После отъезда Иды женщин, которые вдохновляли писателя, было много, некоторые родили Дюма детей, которых он трогательно любил (как и Александра, и Марию-Александрину). Женщины становились виновницами многочисленных скандалов. Так, например, Париж обошли фотографии, на которых шестидесятишестилетний Дюма был снят в обнимку с тридцатилетней американкой Адой Менкен, поэтессой, цирковой актрисой, танцовщицей, совмещавшей в себе множество талантов, последней любовью писателя. У публики сработал синдром «Антони»: неважно, чем вы там занимаетесь, но фотографий мы видеть не желаем! Больше всех взбесились Александр-младший и Мари-Александрина; они скупили все фотографии и заставили отца выкупить негативы у фотографа. Молодой Поль Верлен отреагировал на эту историю ироничными стихами:
Вот и о негритюде вспомнили…
Через год после этой истории Ада Менкен умерла от острого перитонита. Вскоре после этого в театре Клюни возобновили постановку «Антони». Молодые зрители снова были в восторге.

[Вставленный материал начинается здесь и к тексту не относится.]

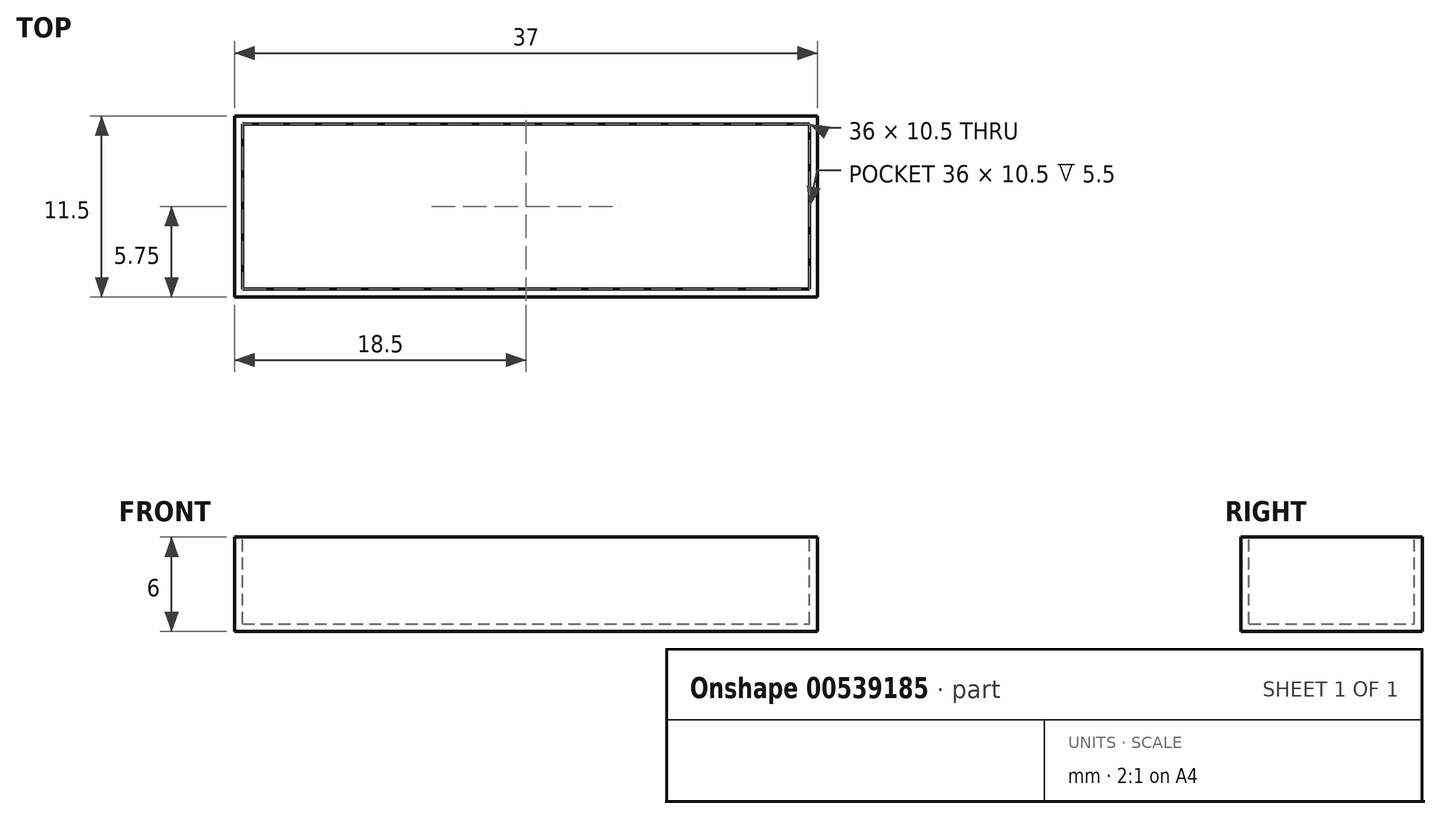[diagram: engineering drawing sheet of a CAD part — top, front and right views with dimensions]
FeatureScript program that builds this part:
annotation { "Feature Type Name" : "Feature", "Feature Type Description" : "" }
export const myFeature = defineFeature(function(context is Context, id is Id, definition is map)
    precondition{}
    {
        {
            var Q0;
            Q0=qCreatedBy(makeId("Top.planeOp"),FACE);
            var sketch = newSketch(context, id + "F0", { "sketchPlane" : qUnion([Q0])});
            skLineSegment(sketch, "E0.bottom", {"start": v(0, 0) * mm, "end": v(37, 0) * mm});
            skLineSegment(sketch, "E0.top", {"start": v(0, 11.5) * mm, "end": v(37, 11.5) * mm});
            skLineSegment(sketch, "E0.left", {"start": v(0, 0) * mm, "end": v(0, 11.5) * mm});
            skLineSegment(sketch, "E0.right", {"start": v(37, 0) * mm, "end": v(37, 11.5) * mm});
            skSolve(sketch);
        }
        {
            var Q0;
            Q0=qSketchRegion(id+"F0",true);
            extrude(context, id + "F1", {"entities" : qUnion([Q0]), "depth" : 6 * mm, "offsetDistance" : 25 * mm});
        }
        {
            var Q0;
            Q0=makeQuery(id+"F1.opExtrude","CAP_FACE",FACE,{"disambiguationData":[OSD([sQuery(id+"F0.wireOp",EDGE,"E0.bottom"),sQuery(id+"F0.wireOp",EDGE,"E0.top"),sQuery(id+"F0.wireOp",EDGE,"E0.left"),sQuery(id+"F0.wireOp",EDGE,"E0.right")])],"isStart":false});
            var sketch = newSketch(context, id + "F2", { "sketchPlane" : qUnion([Q0])});
            skLineSegment(sketch, "E1.bottom", {"start": v(0.5, 0.5) * mm, "end": v(36.5, 0.5) * mm});
            skLineSegment(sketch, "E1.top", {"start": v(0.5, 11) * mm, "end": v(36.5, 11) * mm});
            skLineSegment(sketch, "E1.left", {"start": v(0.5, 0.5) * mm, "end": v(0.5, 11) * mm});
            skLineSegment(sketch, "E1.right", {"start": v(36.5, 0.5) * mm, "end": v(36.5, 11) * mm});
            skSolve(sketch);
        }
        {
            var Q0;
            Q0=qSketchRegion(id+"F2",true);
            extrude(context, id + "F3", {"entities" : qUnion([Q0]), "operationType" : NewBodyOperationType.REMOVE, "oppositeDirection" : true, "depth" : 5.5 * mm, "offsetDistance" : 25 * mm});
        }
    });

В романах Дюма нельзя не отметить вечные вариации на тему противопоставления нежных невинных девушек честолюбивым жестокосердным красавицам вампирического типа. Подобное противопоставление характерно для романтизма, но в чистом виде встречается у Дюма не так уж часто. Конечно, есть Коломба и г-жа д’Этамп в «Асканио», есть Минна и Сюзанна де Вальженез в «Сальваторе», есть Валентина и г-жа де Вильфор в «Графе Монте-Кристо». Да почему бы им и не быть? Однако схематичность некоторых образов не уменьшает их разнообразия в целом, к тому же в них есть множество реальных убедительных черт, взятых из жизни.